Constitutional Council - Why it should be abolished
It is learnt that the Negotiating Teams have failed to reach an agreement with regard to the composition of Constitutional Council (CC), which is one of the contentious issues left to be settled at the Seven-Party Alliance (SPA) meeting. No doubt, the issue of appointment to constitutional posts has been a matter of grave concern in almost all democratic countries. Every country has evolved its own mechanism to make such appointments acceptable to all those concerned, such as formation of a House Committee to approve the appointments made by the executive body or direct appointment without any approval by any authority. But, in Nepal a special provision has been made in the Constitution for making such appointments acceptable to all. The Constitution provides for a CC consisting of five members — Prime Minister as the chairman and Chief Justice, Speaker, Chairman of the Upper House and leader of the opposition in the Lower House as its four members.
The provision for the CC in the Constitution of Nepal, 1990, had apparently made it superior to other constitutions in the region as this concept was not only altogether new, but also more democratic, hence acceptable to all stakeholders in parliamentary politics. In my personal interaction with two former Indian chief election commissioners, namely, T. N. Sheshan and Dr. Gill, I gathered that they appreciated this provision. Of late, there has been a popular demand for such type of recommending body in India from different quarters, including some ex-election commissioners. It is learnt that serious deliberations are afoot in India for the formation of a six-member body consisting of Prime minister, Chief Justice, and Speaker of the Lower House, Chairman of the Upper House, plus Leader of the Opposition in both Lower and Upper Houses.
During the last fifteen years of parliamentary exercise in Nepal, we find that constitutional bodies like the Election Commission, the Public Service Commission and the Commission for Investigation of Abuse of Authority have, more often, had varied numbers of members as nothing is mentioned in the constitution in this regard. Hence, the numbers vary from one to six. Most often, these bodies have even number of members, in opposition to the general belief in odd numbers, which facilitates decision-making when there is disagreement on some points and voting is required.

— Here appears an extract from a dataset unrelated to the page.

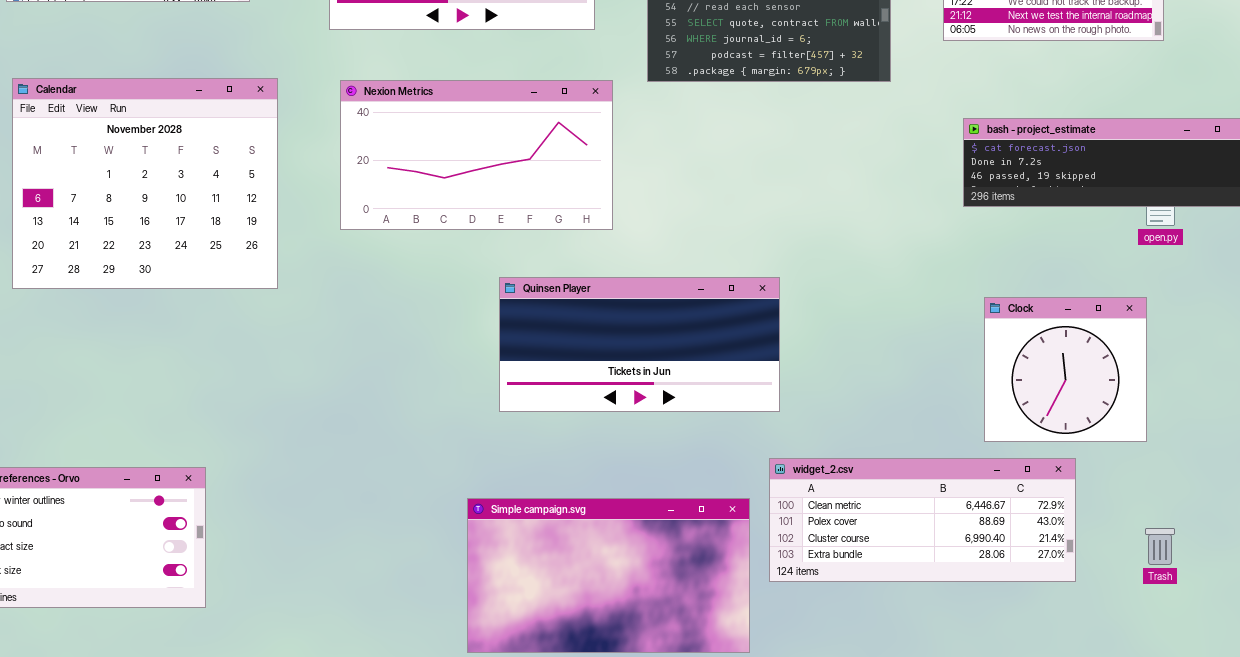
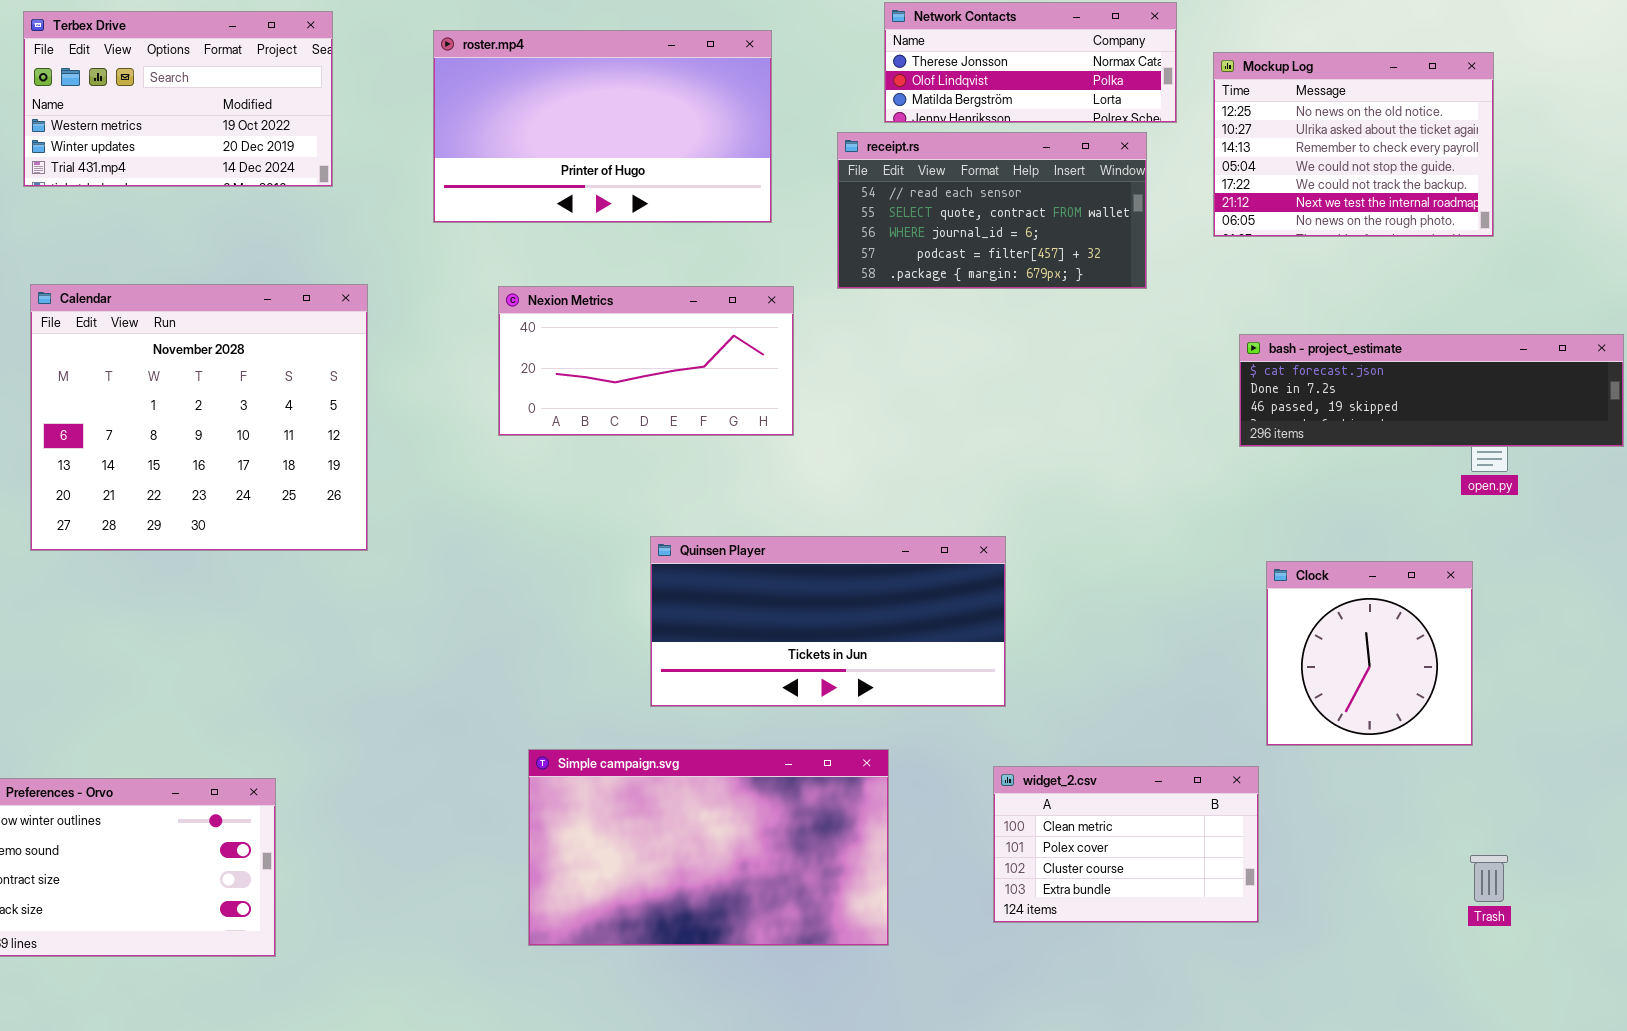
Nexion Metrics: [340,80,613,230] -> [498,286,794,436], resized
widget_2.csv: [769,458,1076,582] -> [993,766,1259,923], resized
Simple campaign.svg: [467,498,750,653] -> [528,749,889,946], moved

The Election Commission was a three-member body in 1990. It remained so till the first parliamentary election in 1991 under the new Constitution. But with the demise of one of its commissioners and dismissal of another member due to the lack of constitutional backing, there remained only the Chief Election Commissioner. But he too did not continue there for long as he was appointed ambassador to the United Kingdom in 1992.The Election Commission was without any commissioner for about six months. A new Chief Election Commissioner was appointed in early 1993. The EC remained a one-member body till the House of Representatives was dissolved and the mid-term elections were called for in mid-1994. At the time of the mid-term elections, it was made a five-member body. After two years, it was again reduced to four when one of the commissioners retired on the grounds of old age. This was followed by the death of another member, resulting in a three-member body. Suddenly, in 1997 the change in government led to three new appointments in the EC, making it a six-member body at a time when there were no chances of polls. This makes clear the callousness of the leaders towards constitutional bodies. Not only the EC, but the Public Service Commission and the CIAA too, were made six- and four-member bodies respectively with the induction of three members into each body.
The past experience with the functioning of the CC shows that except one or two Chief Justices — the Chief Justice is an ex-officio member of the CC — no one could dare oppose the names suggested by the Prime Minister for the constitutional posts even while there were plenty of better candidates around. They lacked the guts to speak their mind in front of the PM. Similarly, the Speaker of the Lower House, if he was a member of the party in power, could not have an independent say in the recommendation to such bodies. In case the Speaker belonged to another party, he got one-fifth of the share of the posts for which recommendations were made. In short, constitutional posts were shared among the members of the CC.
In view of the ineffective functioning of the CC, it is an opportune time to think over its continuation in the interim constitution. Since the present House of Representatives has already started the hearing by the House Committee for the appointment of the Election Commissioners, the functioning of the CC is not only duplicating the recommending process, but proves it redundancy as well. Hence the provision for he CC should be done away with immediately.